Ein Sprecher des Verteidigungsministeriums in Washington erklärte unterdessen, dass die USA einige Guantánamo-Gefangene selbst dann nicht freilassen, wenn diese von den US-Sondergerichten freigesprochen werden. Auch wenn eine Jury sie für unschuldig halten würde, «würden wir sie als feindliche Kämpfer betrachten und wahrscheinlich hinterher noch eine Zeitlang festhalten», sagte Pentagon-Sprecher Geoff Morrell am Dienstag. «Es gibt einen erheblichen Anteil von Gefangenen in Guantánamo, die wahrscheinlich nie freigelassen werden, weil sie eine Gefahr für die Welt darstellen», ergänzte er.

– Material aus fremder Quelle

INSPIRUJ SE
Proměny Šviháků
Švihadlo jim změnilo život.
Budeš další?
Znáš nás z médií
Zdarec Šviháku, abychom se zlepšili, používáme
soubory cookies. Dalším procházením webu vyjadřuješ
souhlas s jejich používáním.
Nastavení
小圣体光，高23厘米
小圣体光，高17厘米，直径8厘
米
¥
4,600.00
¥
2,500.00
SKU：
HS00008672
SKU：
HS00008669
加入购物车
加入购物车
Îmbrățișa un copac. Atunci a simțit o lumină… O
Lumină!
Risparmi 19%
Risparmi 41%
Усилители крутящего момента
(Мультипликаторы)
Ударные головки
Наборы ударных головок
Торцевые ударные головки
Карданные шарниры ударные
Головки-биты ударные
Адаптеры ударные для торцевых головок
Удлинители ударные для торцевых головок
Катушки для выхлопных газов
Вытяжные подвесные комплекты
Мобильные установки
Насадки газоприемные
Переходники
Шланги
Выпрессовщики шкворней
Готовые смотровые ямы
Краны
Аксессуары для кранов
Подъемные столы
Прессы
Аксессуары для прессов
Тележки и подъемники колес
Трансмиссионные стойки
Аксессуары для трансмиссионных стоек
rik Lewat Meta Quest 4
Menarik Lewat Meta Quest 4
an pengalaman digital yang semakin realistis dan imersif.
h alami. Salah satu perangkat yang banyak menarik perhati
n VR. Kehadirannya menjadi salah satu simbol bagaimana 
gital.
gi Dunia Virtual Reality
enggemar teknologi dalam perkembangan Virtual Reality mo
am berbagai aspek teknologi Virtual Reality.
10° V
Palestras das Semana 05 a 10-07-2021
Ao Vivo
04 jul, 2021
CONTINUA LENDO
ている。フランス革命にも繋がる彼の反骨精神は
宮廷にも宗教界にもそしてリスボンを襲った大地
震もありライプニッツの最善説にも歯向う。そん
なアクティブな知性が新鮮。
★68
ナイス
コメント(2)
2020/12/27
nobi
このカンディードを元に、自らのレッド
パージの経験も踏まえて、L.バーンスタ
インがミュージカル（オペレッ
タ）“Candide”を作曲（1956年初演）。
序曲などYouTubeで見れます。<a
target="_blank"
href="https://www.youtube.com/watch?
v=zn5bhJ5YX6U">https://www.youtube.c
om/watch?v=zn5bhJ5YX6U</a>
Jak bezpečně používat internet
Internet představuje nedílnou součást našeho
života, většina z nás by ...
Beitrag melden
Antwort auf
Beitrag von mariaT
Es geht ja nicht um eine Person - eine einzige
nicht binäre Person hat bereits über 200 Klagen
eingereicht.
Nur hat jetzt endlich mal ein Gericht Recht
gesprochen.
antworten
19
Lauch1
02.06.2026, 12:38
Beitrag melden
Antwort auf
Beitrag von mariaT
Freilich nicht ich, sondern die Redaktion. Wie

Laut Morrell gibt es Pläne für mindestens 20 weitere solcher Verfahren. In Guantánamo Bay sitzen derzeit rund 270 Gefangene ein. Anfang Juni hatte der Prozess gegen den mutmaßlichen Drahtzieher der Anschläge vom 11. September, Chalid Scheich Mohammed, und vier Mitverschwörer begonnen. Zum Auftakt des Verfahrens vor einem Sondergericht forderte er für sich die Todesstrafe, um als «Märtyrer» zu sterben. Die gestellten Anwälte lehnte Mohammed ab. Das Verfahren gegen ihn gilt als der wichtigste Prozess seit den Terrorattacken, bei denen in New York und Washington fast 3000 Menschen starben.